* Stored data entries
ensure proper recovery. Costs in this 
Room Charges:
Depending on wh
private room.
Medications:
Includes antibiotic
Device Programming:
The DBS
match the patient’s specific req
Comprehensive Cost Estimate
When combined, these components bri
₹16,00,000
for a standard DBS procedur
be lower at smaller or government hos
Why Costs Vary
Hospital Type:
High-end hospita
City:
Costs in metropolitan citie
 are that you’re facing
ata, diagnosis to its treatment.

* Task requirements
Each line of the data that has the string "Costs" should be returned.

* Exercise output
ensure proper recovery. Costs in this 
Why Costs Vary
Costs in metropolitan citie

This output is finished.